For Document 1 (December 2014), about 38% of the words were used to generate Topic 4; and about 30% of the words were used to generate Topic 2. This suggests a demand for manpower in jobs related to internet & network services (38%), and product sales & development (30%), during December 2014.
For Document 2 (June 2015), about 28% of the words were used to generate Topic 4; about 27% of the words were used to generate Topic 3; about 22% of the words were used to generate Topic 2; and about 22% of the words were used to generate Topic 1. This suggests a demand for manpower in jobs related to internet & network services (28%), engineering (27%), product sales & development (22%), and consultation on policies & projects (22%), during June 2015.
For Document 3 (December 2015), about 29% of the words were used to generate Topic 2; about 29% of the words were used to generate Topic 1; and about 27% of the words were used to generate Topic 3. This suggests a demand for manpower in jobs related to product sales & development (29%), consultation on policies & projects (29%), and engineering (27%), during December 2015.
For Topic 1, the percentage of words used increased from 15% in Document 1, to 22% in Document 2, and to 29% in Document 3. This suggests an increase in demand for manpower in jobs related to consultation on policies & projects, from December 2014 to December 2015.
For Topic 2, the percentage of words used decreased from 30% in Document 1, to 22% in Document 2, and increased to 29% in Document 3. This suggests a decrease in demand for manpower in jobs related to product sales & development, from December 2014 to June 2015, with an increase in demand from June 2015 to December 2015.

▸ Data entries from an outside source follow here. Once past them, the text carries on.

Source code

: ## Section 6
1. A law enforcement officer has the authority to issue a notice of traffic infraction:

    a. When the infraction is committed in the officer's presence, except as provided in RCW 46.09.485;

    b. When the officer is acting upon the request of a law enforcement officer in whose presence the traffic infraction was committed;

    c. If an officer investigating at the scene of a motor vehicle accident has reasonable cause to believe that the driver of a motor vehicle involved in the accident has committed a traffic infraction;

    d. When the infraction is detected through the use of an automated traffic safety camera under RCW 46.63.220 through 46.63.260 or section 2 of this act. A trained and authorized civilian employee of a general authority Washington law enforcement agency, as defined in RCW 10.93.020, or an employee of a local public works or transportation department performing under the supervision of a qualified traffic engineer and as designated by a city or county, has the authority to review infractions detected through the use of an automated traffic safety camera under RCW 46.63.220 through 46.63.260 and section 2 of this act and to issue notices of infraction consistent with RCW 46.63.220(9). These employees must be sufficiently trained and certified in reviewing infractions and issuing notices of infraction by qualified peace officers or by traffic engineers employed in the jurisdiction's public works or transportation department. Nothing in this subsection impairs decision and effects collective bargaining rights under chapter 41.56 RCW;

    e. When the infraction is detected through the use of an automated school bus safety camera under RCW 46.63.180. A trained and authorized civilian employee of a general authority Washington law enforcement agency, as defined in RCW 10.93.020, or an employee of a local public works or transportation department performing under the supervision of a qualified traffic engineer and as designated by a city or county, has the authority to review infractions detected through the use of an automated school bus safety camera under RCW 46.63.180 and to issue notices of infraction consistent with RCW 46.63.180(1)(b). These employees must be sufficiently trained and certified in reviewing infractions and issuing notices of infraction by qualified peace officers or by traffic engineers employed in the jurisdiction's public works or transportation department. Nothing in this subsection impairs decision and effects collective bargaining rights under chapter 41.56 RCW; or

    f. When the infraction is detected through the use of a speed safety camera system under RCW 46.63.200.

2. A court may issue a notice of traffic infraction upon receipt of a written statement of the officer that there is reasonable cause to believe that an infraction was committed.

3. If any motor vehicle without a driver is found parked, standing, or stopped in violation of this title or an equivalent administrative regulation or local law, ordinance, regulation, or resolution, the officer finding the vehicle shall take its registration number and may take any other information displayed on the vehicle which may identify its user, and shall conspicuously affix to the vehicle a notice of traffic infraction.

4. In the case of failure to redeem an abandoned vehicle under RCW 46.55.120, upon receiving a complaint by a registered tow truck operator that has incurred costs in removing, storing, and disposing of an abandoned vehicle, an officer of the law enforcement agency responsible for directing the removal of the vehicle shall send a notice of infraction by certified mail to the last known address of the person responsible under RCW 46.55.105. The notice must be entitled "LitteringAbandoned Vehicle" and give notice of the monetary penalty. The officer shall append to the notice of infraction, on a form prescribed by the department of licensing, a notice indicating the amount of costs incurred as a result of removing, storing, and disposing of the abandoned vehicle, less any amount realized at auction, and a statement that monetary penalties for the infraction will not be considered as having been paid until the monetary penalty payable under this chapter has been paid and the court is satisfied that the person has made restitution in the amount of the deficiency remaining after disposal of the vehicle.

For Topic 3, the percentage of words used increased from 17% in Document 1, to 27% in Document 2, and remained at 27% in Document 3. This suggests an increase in demand for manpower in jobs related to engineering, from December 2014 to June 2015, and it remained relatively the same from June 2015 to December 2015.
For Topic 4, the percentage of words used decreased from 38% in Document 1, to 28% in Document 2, and to 16% in Document 3. This suggests a decrease in demand for manpower in jobs related to internet & network services, from December 2014 to December 2015.
In summary, we were provided with data derived from regular labour market surveillance, done by the ABC for December 2014, June 2015, and December 2015. We were able to utilise this data to understand and make meaningful inferences on the state of the labour market during these time periods. For future studies, we hope to design and build more sophisticated models to improve our study.